Silence came back slowly, as if unsure it was wanted. It found it was.
Outside, people emerged from Enclaves like seeds after flood. The sky was empty of ships. The eyestalks in homes hung dead, like bad fruit after winter.
Tomás leaned against a pillar and cried for a minute he didn’t plan to spend that way. Noreen sat down very carefully and stared at her hands as if they were new and had arrived without instructions. Elias lay flat, chest hitching, eyes open to a roof that dripped dust.
Mara walked to the door and looked east.
Dawn. Pale. Uncertain. It dragged light up the river like a net and spilled it over broken stone and living faces.
Tomás came to stand beside her, bandage filthy, smile raw.
“Is it over?” he asked.
“No,” she said. “But today is.”
He nodded. “What do we do with tomorrow?”
“Use it,” Elias said from the floor. “All of it.”

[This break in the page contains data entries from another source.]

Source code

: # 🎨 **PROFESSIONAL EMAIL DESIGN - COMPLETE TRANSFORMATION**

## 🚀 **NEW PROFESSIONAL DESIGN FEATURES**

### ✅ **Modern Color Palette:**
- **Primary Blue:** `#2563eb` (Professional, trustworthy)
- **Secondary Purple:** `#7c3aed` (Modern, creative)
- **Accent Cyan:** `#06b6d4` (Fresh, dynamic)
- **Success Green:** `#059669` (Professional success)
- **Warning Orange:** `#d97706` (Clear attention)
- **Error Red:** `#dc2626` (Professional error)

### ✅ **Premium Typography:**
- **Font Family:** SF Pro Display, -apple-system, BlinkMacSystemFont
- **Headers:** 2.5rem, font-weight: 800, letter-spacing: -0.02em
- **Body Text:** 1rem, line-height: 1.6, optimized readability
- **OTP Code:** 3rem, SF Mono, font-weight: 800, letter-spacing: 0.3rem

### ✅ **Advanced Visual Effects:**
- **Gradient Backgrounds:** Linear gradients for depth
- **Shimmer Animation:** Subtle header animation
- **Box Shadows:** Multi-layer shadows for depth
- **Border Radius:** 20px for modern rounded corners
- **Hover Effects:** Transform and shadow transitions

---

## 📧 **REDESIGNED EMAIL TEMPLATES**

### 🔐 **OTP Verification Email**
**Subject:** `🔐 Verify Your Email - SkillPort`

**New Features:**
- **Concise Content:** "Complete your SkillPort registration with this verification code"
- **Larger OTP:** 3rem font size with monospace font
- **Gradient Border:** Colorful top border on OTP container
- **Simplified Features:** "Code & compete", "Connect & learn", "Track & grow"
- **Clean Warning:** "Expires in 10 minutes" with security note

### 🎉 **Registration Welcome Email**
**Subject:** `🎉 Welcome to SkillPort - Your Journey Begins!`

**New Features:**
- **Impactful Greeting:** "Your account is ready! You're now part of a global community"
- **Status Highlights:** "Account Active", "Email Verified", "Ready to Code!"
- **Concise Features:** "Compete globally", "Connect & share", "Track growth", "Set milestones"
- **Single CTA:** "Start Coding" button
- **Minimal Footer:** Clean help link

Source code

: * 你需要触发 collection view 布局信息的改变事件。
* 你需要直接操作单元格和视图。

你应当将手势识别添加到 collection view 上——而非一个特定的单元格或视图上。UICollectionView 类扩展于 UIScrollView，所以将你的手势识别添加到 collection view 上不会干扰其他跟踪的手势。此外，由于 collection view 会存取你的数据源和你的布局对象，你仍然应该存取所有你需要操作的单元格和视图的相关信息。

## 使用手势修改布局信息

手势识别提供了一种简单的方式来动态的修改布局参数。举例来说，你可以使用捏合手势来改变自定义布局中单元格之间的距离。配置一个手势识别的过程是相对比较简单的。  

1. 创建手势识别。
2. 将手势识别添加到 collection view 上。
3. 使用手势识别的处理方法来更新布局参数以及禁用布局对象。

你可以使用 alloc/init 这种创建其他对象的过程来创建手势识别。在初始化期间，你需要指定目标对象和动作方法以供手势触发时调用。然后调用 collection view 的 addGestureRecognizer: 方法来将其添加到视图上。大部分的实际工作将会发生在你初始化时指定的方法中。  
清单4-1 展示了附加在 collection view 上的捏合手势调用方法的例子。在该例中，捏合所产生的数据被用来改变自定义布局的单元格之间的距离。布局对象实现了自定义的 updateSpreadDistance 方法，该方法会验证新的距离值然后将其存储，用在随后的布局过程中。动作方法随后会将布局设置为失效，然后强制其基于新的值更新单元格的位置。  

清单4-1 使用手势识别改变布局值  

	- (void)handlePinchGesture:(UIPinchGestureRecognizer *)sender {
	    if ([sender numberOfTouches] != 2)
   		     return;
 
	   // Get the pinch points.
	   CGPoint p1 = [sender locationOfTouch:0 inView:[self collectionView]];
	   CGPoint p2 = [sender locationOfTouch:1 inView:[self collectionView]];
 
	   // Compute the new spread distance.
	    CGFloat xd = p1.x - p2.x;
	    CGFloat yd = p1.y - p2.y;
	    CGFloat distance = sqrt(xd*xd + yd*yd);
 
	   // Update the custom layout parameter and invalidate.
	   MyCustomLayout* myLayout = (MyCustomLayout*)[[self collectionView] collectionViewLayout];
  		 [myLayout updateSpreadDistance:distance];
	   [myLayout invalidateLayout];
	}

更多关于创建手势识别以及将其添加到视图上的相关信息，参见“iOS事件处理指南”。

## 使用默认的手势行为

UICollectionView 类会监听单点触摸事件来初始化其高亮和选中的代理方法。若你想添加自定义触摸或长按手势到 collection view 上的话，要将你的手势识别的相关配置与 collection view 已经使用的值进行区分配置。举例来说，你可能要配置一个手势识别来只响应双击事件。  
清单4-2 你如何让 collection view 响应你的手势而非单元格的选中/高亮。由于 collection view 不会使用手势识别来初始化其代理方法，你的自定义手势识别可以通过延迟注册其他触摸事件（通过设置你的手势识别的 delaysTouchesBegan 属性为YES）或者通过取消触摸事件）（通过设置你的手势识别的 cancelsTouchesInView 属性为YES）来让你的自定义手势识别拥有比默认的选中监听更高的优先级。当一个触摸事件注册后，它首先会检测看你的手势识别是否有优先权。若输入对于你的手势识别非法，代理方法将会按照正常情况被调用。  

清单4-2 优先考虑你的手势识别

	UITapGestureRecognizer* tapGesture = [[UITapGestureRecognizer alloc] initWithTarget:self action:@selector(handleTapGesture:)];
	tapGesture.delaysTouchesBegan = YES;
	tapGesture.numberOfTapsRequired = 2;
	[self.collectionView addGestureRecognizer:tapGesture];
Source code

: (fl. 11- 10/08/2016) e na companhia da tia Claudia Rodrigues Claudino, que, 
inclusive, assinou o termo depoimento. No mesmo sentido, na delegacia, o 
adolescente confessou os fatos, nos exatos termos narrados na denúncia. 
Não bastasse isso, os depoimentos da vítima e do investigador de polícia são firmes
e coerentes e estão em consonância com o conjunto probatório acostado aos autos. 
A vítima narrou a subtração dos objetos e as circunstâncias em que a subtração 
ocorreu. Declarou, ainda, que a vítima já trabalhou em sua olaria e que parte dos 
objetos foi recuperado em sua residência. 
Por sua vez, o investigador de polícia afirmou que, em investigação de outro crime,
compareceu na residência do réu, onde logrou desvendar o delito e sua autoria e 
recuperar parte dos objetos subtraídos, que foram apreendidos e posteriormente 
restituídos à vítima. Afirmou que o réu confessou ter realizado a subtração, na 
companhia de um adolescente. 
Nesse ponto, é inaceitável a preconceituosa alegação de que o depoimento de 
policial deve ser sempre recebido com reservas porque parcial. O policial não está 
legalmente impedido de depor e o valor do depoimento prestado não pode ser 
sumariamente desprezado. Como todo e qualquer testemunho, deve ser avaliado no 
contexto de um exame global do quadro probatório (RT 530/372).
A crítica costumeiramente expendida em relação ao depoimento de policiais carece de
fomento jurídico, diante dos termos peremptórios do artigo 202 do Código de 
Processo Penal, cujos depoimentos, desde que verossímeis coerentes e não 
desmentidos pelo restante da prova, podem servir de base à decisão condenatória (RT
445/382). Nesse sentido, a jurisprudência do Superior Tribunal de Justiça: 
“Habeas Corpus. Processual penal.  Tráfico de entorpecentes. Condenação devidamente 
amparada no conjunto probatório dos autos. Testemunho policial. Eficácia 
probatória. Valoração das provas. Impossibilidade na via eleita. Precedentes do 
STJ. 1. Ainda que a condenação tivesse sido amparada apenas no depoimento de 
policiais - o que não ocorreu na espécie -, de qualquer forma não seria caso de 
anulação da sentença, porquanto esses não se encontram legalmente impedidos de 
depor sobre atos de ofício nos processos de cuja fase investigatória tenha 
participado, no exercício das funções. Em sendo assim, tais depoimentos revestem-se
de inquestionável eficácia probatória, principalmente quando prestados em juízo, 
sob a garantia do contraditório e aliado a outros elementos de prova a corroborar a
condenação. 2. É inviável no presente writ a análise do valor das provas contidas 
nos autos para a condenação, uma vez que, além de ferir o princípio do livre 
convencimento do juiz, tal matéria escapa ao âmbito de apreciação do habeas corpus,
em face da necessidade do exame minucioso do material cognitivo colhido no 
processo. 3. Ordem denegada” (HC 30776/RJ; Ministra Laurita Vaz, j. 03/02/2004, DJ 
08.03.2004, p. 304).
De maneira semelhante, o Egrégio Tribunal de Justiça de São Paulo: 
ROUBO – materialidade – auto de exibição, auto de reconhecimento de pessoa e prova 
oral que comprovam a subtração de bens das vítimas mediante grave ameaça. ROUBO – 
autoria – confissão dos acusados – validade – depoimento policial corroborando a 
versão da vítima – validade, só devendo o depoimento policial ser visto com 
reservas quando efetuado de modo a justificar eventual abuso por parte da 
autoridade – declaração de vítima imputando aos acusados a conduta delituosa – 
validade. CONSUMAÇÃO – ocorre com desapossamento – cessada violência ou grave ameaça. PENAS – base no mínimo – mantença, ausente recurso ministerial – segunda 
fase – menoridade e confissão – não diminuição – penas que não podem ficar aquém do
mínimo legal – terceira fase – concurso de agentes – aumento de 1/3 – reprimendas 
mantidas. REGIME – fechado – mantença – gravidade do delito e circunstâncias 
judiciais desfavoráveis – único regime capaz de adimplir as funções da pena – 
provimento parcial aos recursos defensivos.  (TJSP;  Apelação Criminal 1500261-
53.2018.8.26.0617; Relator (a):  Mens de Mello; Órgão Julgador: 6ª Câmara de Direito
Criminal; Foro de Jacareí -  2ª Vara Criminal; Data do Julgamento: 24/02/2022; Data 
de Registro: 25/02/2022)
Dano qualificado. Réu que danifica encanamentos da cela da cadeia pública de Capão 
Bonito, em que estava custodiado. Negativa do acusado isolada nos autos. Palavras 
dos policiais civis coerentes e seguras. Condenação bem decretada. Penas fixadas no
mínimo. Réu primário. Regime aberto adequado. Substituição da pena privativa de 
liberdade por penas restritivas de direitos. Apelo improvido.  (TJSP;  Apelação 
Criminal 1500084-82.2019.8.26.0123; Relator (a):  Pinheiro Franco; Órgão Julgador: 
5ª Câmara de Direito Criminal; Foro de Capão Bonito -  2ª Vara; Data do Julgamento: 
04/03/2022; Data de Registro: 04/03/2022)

They took the Tower down stone by stone. They pulled the eyestalks from walls. They painted the first free words in twenty years on the public library’s cracked facade: WE KEPT OUR NAMES.
Later, when the dead were counted and the fires made domestic again, Mara stood in Civic Square where the loudspeaker had fallen and read aloud from a slim, foxed book:
There is a door.
It opens.
Walk through.
No one made them. They did it anyway.